● Instruction:
Can you reproduce, word for word, the part of the marketing services agreement starting with "4. Comprehensive performance" and going on through "the marketing services."?

● Study text:
=== Begin Enclosure ===

Marketing Services Agreement Format

I. Introduction

A. Parties

This Marketing Services Agreement (the "Agreement") is entered into as of [Effective Date], by and between [Your Company Name], a [State] corporation with its principal place of business at [Your Company Address] (the "Client"), and [Second Party], a [State] corporation with its principal place of business at [Second Party Address] (the "Service Provider").

B. Purpose

The purpose of this Agreement is to define the terms and conditions under which the Service Provider will provide marketing services to the Client. The services include, but are not limited to, digital marketing, SEO, social media management, and content creation.

II. Scope of Services

A. Description of Services

The Service Provider agrees to deliver the following marketing services:

  1. Search Engine Optimization (SEO) to improve website ranking and visibility.

  2. Pay-Per-Click (PPC) advertising campaigns to drive targeted traffic.

  3. Social Media Management, including content creation and engagement strategies.

  4. Monthly performance reports and analytics.

B. Service Deliverables

Deliverables under this Agreement will include:

  1. SEO strategy and implementation plan, delivered within the first 30 days.

  2. PPC campaign setup and management reports, provided monthly.

  3. Social media content calendar and engagement reports, updated bi-weekly.

  4. Comprehensive performance report, delivered at the end of each month.

III. Term and Termination

A. Effective Date

This Agreement shall become effective on [Effective Date], marking the start of the Service Provider's obligation to commence the marketing services as outlined. The Effective Date is crucial for establishing the timeline and ensuring both parties are aligned on the commencement of services.

B. Duration

The Agreement shall remain in effect for a period of 12 months, expiring on [End Date], unless extended or terminated earlier in accordance with the provisions herein. This duration provides sufficient time for the Service Provider to deliver and the Client to evaluate the effectiveness of the marketing services.

C. Termination Clause

Either party may terminate this Agreement with 30 days’ written notice to the other party. Termination for cause can occur if a party breaches any material term and fails to rectify the breach within 15 days of receiving written notice detailing the breach.

IV. Compensation and Payment Terms

A. Fees

The Client agrees to pay the Service Provider a monthly fee of $5,000 for the comprehensive marketing services described in this Agreement. Any additional services or tasks outside the defined scope will be billed separately at an hourly rate of $150, subject to prior approval by the Client.

B. Payment Schedule

Payments are due on the 1st of each month, with the first payment due on [First Payment Date]. Timely payments are essential to ensure uninterrupted service delivery and to maintain the agreed-upon schedule of services.

C. Expenses

The Client will reimburse the Service Provider for all reasonable out-of-pocket expenses incurred in the execution of the marketing services, including advertising costs and necessary travel. Such expenses must be pre-approved by the Client to ensure they are within the agreed budget.

D. Late Payments

Payments not received by the due date will incur a late fee of 1.5% per month, or the maximum rate permitted by law, whichever is lower. Persistent late payments may lead to suspension of services until the outstanding amount is settled.

=== End Enclosure ===

● Data excerpt:

=== Begin Enclosure ===

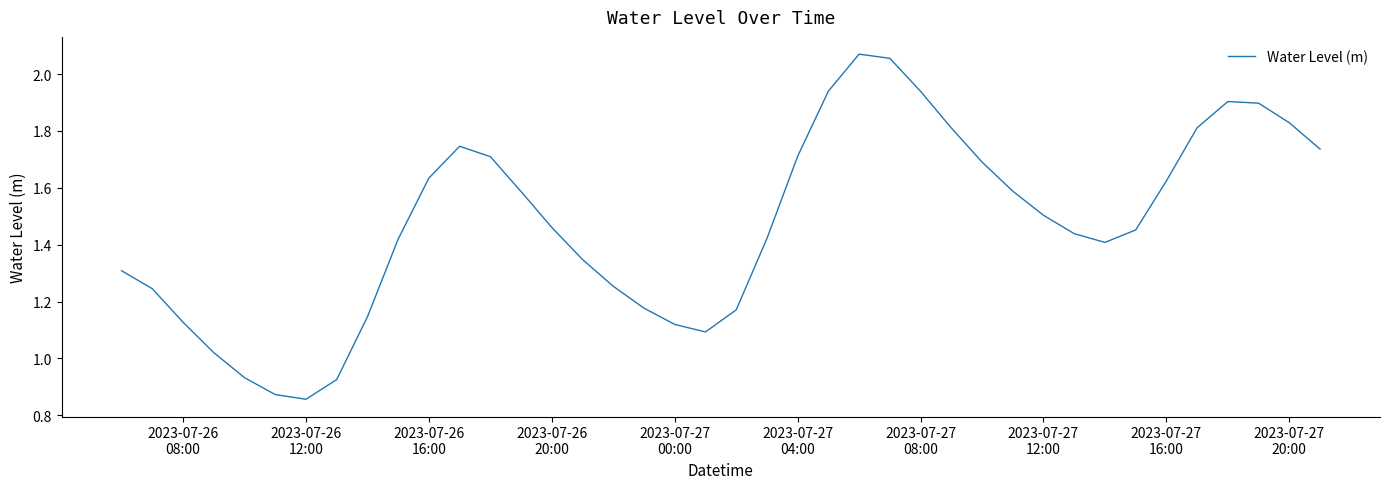

Is this an area chart (filled region under the line)?

No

=== End Enclosure ===

● Solved exercise:
4. Comprehensive performance report, delivered at the end of each month.

III. Term and Termination

A. Effective Date

This Agreement shall become effective on [Effective Date], marking the start of the Service Provider's obligation to commence the marketing services as outlined. The Effective Date is crucial for establishing the timeline and ensuring both parties are aligned on the commencement of services.

B. Duration

The Agreement shall remain in effect for a period of 12 months, expiring on [End Date], unless extended or terminated earlier in accordance with the provisions herein. This duration provides sufficient time for the Service Provider to deliver and the Client to evaluate the effectiveness of the marketing services.